É fácil apagar rastros, difícil é andar sem pisar o chão. Marieva e Josenaldo só queriam apagar um erro, por conta disso acabaram construindo um império sobre ele; uma imensa estrutura tentacular congregando milhares de pessoas em todo país e no exterior. Não tinham mais como parar o que haviam começado. Nem mesmo conseguiam parar de reproduzir, já tinham seis filhos.

Uma coincidência fez com que recaísse sobre Marieva e suas visões uma aura de santidade: houve uma mensagem dela para que o ministério de Juiz de Fora não enviasse um fretado com crentes no Pentecostes; um outro ônibus de linha saindo da cidade no mesmo horário colidiu com uma carreta a caminho de São Paulo causando trinta mortes. O pedido dizia respeito à capacidade de acomodar os fiéis, mas a versão que ficou foi a de que a santinha havia previsto o desastre.

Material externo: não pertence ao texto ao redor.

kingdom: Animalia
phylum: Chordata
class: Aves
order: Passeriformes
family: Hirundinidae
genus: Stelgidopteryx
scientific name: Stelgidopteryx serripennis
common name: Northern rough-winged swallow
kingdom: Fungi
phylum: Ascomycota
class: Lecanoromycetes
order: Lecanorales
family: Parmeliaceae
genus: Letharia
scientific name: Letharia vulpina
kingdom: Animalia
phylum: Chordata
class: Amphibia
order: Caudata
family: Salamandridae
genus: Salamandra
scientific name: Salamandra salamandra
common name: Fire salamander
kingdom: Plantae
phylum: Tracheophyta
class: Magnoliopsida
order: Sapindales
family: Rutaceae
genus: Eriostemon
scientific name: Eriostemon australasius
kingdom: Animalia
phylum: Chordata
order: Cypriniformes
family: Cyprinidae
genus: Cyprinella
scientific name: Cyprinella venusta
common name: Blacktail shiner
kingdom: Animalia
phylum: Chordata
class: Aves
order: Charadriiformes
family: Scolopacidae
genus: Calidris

Estes e outros fatos quetais foram responsáveis pelo rápido crescimento do empreendimento religioso; algumas iniciativas de Josenaldo mostraram-se golpes de puro instinto marqueteiro: com um pequeno investimento inicial e duas encomendas em uma fábrica de brindes, as Chaves do Céu e os Pilares do Templo, simples bricabraques de plástico comprados em massa pelo rebanho da I.M.M.D., financiaram a construção de um megatemplo para 50 mil pessoas e a aquisição do grande caça-níqueis da seita ― a fazenda onde se instalou o Retiro do Monte Tabor; local de peregrinação que todo crente deve visitar uma vez por ano e onde até o uso do banheiro é pago e reverte para os cofres da igreja.

Mas o que realmente alçou a Igreja dos Milagres aos píncaros da celebridade foi um acontecimento que dá passo às mais variadas leituras e em cujos desdobramentos o privado e o público se confundem. Onde muitos vêem crise, dificuldade, alguns poucos enxergam oportunidade. O casal de fundadores da I.M.M.D. esperava o sétimo filho, um exame médico apontou problemas sérios no feto; a opinião dos especialistas era unânime: a continuação da gravidez punha em risco mãe e bebê, recomendavam o aborto terapêutico. Desde o começo, o Apóstolo e a Profeta deram plena publicidade ao caso, principalmente à firme decisão de levar adiante a prenhez. Contra tudo e contra todos.

Foram meses de espera e vigília, de orações dos fiéis e prédicas inflamadas de Josenaldo, com os ultrassons da santinha e seu feto sendo projetados em telões nos templos ― a igreja capitalizava o fato como um reality show da fé. O risco, porém, era verdadeiro. Duas horas depois de nascer numa cesariana de urgência, o bebê morreu. Os pais dormiram aquela noite com a criança entre ambos na cama do hospital; quando o dia nasceu, mandaram vir os outros seis filhos e lhes apresentaram a irmã morta. Eles mesmo a batizaram; deram-lhe o nome de Cristina, que significa “ungida com crisma”, pois teve os óleos da devoção em sua alma e bênção em sua boca.

A segunda filha deles, Isabella, nunca mais esqueceria aquele ritual macabro que, no entanto, agradou em cheio aos que seguiam o drama. Bella tinha doze anos.